The file—or, technically, the series of files—contained a number of pictures snapped on the sly by one of the detectives he’d hired. There she was in her little white blouse and short black skirt, grinning at a customer, her order pad poised, pen ready to roll. And there she was at some Hollywood nightspot, with what looked like a strawberry daiquiri in front of her and a wide, happy smile on her face. And at Venice Beach, wearing cutoff shorts, a skimpy little nothing of a top and inline skates, being pulled along by a high stepping, beautifully groomed pair of Afghan hounds. In that picture, he couldn’t help but notice, her legs looked especially long, her breasts particularly high and full.
Jonas sat back for a minute and rubbed at his eyes. Full breasts and long legs, he reminded himself, were not the issue here.
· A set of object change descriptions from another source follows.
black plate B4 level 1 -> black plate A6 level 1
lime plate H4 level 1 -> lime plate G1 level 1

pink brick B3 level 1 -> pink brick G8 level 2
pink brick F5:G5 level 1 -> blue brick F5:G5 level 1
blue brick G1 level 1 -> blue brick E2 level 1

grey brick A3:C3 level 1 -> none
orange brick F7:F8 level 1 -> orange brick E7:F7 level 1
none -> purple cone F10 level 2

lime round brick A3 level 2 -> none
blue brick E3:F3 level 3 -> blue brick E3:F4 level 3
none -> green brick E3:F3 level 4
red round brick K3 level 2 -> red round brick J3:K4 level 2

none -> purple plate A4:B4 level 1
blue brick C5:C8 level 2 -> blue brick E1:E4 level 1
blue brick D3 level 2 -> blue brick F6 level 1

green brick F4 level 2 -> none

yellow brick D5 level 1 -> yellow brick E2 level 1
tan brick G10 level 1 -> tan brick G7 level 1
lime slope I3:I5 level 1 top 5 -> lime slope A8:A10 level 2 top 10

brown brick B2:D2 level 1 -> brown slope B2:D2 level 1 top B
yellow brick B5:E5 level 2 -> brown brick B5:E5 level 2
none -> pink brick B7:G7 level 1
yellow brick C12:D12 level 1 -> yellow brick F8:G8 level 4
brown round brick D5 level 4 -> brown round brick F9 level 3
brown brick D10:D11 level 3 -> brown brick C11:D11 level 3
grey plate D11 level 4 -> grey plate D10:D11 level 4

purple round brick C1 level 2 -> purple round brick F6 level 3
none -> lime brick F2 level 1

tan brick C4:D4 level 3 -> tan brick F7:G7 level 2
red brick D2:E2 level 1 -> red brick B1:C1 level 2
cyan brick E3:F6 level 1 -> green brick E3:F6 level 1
He looked at the screen again, began bringing up the pictures one by one, noting as he did so that the love of animals came through good and clear. The cat and the iguana. The Afghan hounds. A shot taken in a pet store, with a parakeet on her head and a mynah bird on her shoulder, one at what looked like Griffith Park with someone’s tiny Chihuahua balanced on her outstretched hand.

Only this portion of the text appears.